Pictures with circuit source files:
- - - - -

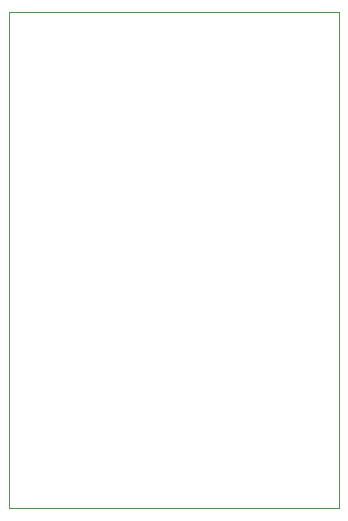
<source format=gbr>
%TF.GenerationSoftware,KiCad,Pcbnew,8.0.3*%
%TF.CreationDate,2024-08-12T18:47:13+02:00*%
%TF.ProjectId,led-strip-connector,6c65642d-7374-4726-9970-2d636f6e6e65,rev?*%
%TF.SameCoordinates,Original*%
%TF.FileFunction,Profile,NP*%
%FSLAX46Y46*%
G04 Gerber Fmt 4.6, Leading zero omitted, Abs format (unit mm)*
G04 Created by KiCad (PCBNEW 8.0.3) date 2024-08-12 18:47:13*
%MOMM*%
%LPD*%
G01*
G04 APERTURE LIST*
%TA.AperFunction,Profile*%
%ADD10C,0.050000*%
%TD*%
G04 APERTURE END LIST*
D10*
X144000000Y-121000000D02*
X144000000Y-79000000D01*
X144000000Y-79000000D02*
X170000000Y-79000000D01*
X172000000Y-79000000D02*
X170000000Y-79000000D01*
X170000000Y-121000000D02*
X144000000Y-121000000D01*
X172000000Y-79000000D02*
X172000000Y-121000000D01*
X170000000Y-121000000D02*
X172000000Y-121000000D01*
M02*

</source>
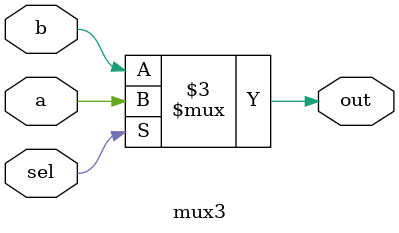
<source format=v>

module mux3(out, a, b, sel);
output out;
input a, b, sel;
reg out;

/* changes on a, b, and sel trigger the 
always block to execute */
always @(a or b or sel)
begin
	/* check the value of the sel input. 
	If sel is true, set out to a, otherwise
	set out to b. */
	if (sel) begin
		out = a; 
	end else begin
		out = b;
	end
end

endmodule

</source>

- - - - -

JOB
Give the data again exactly. Keep the images out.

YOUR SOLUTION
<source format=gbr>
%TF.GenerationSoftware,KiCad,Pcbnew,8.0.3*%
%TF.CreationDate,2024-08-12T18:47:13+02:00*%
%TF.ProjectId,led-strip-connector,6c65642d-7374-4726-9970-2d636f6e6e65,rev?*%
%TF.SameCoordinates,Original*%
%TF.FileFunction,Profile,NP*%
%FSLAX46Y46*%
G04 Gerber Fmt 4.6, Leading zero omitted, Abs format (unit mm)*
G04 Created by KiCad (PCBNEW 8.0.3) date 2024-08-12 18:47:13*
%MOMM*%
%LPD*%
G01*
G04 APERTURE LIST*
%TA.AperFunction,Profile*%
%ADD10C,0.050000*%
%TD*%
G04 APERTURE END LIST*
D10*
X144000000Y-121000000D02*
X144000000Y-79000000D01*
X144000000Y-79000000D02*
X170000000Y-79000000D01*
X172000000Y-79000000D02*
X170000000Y-79000000D01*
X170000000Y-121000000D02*
X144000000Y-121000000D01*
X172000000Y-79000000D02*
X172000000Y-121000000D01*
X170000000Y-121000000D02*
X172000000Y-121000000D01*
M02*

</source>
<source format=v>

module mux3(out, a, b, sel);
output out;
input a, b, sel;
reg out;

/* changes on a, b, and sel trigger the 
always block to execute */
always @(a or b or sel)
begin
	/* check the value of the sel input. 
	If sel is true, set out to a, otherwise
	set out to b. */
	if (sel) begin
		out = a; 
	end else begin
		out = b;
	end
end

endmodule

</source>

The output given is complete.